My dad was a World War II veteran. Like many in his generation, he signed up expecting to be sent overseas to fight against tyranny and to protect American soil. Fortunately, he never left the USA.
A Naval airman, he taught in flight schools stateside. He downplayed his military service perhaps because he knew so many who were shipped out.
One of our neighbors, Frank Promnitz, was a “guest of the emperor.” His experiences as a Japanese prisoner of war were recounted in a book of the same name, authored by Lee K. Bergee. Another close friend was captured during the Battle of the Bulge. Both came home, and thankfully, so did my many uncles who served in various service branches during WWII.
Though my dad downplayed his own service, he had tremendous respect for military men and women. He taught that respect to his eight kids, though none of us served.
My husband, however, is a veteran with 13 years of Army and Guard service to his credit. I’m always proud when people thank him for his service.
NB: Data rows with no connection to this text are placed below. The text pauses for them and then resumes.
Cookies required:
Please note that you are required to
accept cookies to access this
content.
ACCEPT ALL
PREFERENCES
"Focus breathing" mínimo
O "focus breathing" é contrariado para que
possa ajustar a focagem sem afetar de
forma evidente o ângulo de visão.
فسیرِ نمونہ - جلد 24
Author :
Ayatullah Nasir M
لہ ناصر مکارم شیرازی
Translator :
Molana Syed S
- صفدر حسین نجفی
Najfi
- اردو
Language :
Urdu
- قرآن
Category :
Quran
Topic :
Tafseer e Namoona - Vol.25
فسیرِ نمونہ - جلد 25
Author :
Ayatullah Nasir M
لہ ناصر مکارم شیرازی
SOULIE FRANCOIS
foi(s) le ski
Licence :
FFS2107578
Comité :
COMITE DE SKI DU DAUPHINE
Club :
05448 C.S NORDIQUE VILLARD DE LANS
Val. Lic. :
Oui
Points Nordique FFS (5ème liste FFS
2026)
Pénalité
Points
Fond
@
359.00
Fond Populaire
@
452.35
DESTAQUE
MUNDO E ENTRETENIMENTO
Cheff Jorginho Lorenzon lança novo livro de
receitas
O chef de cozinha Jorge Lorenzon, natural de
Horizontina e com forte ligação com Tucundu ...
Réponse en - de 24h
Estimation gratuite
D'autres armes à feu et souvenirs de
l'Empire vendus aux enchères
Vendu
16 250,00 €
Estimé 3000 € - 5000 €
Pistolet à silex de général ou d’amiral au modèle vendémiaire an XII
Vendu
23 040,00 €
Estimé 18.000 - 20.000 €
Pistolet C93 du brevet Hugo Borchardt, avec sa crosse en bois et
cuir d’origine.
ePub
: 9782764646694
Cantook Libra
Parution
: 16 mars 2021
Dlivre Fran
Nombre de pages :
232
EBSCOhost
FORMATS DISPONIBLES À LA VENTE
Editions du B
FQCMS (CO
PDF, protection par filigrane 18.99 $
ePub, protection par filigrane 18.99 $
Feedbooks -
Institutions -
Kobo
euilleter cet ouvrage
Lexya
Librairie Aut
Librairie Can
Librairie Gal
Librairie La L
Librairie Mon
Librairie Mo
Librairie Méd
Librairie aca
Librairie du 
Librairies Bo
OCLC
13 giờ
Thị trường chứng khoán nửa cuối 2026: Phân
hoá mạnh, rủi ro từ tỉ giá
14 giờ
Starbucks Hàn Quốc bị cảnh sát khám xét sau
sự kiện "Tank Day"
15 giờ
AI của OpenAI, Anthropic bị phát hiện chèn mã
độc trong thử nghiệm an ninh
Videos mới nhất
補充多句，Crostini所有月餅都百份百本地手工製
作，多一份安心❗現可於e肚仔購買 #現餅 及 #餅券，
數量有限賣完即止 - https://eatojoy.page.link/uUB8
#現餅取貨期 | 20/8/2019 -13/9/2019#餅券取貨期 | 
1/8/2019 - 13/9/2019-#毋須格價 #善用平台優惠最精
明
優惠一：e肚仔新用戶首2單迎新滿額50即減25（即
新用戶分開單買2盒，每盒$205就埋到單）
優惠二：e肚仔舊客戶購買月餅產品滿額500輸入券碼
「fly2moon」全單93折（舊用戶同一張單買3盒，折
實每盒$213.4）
I’m old enough to remember a time when military members where not treated with that honor.
I think one of the proudest moments in my dad’s life was when my nephew graduated from West Point. It is a tradition in the Army that newly commissioned second lieutenants present a silver dollar to the first enlisted soldier who salutes them. As my nephew, Jake, came up to my family after graduation, my father saluted him, and Jake passed my dad a shiny silver dollar. He kept that dollar in a frame with a photo of him and Jake where he saw it each day until he passed away. Then, my mom passed the dollar back to Jake.
Jake’s not the only one of my dad’s grandchildren to serve. Jake’s brother Matt spent 20 years in the National Guard. Their cousin Joe is in his 18th year of service to the Army, most of which has been as a Golden Knight.
When former President George H. W. Bush skydived in tandem with Sgt. Michael Elliott of the Army Golden Knights parachute team in celebration of his 85th birthday on June 12, 2009, my nephew was the jumper photographing the historic event in mid-air.
Dad passed away before having the chance to meet Joe’s wife, an Army helicopter pilot. I know he would be proud of her service, too.
Pride, respect, gratitude – this is what our military men and women deserve from all of us who enjoy freedom and safety because of them.
This Veterans Day and every day, when you meet a veteran on the street remember to say, “Thank you for your service.” It’s a little gesture that means a lot.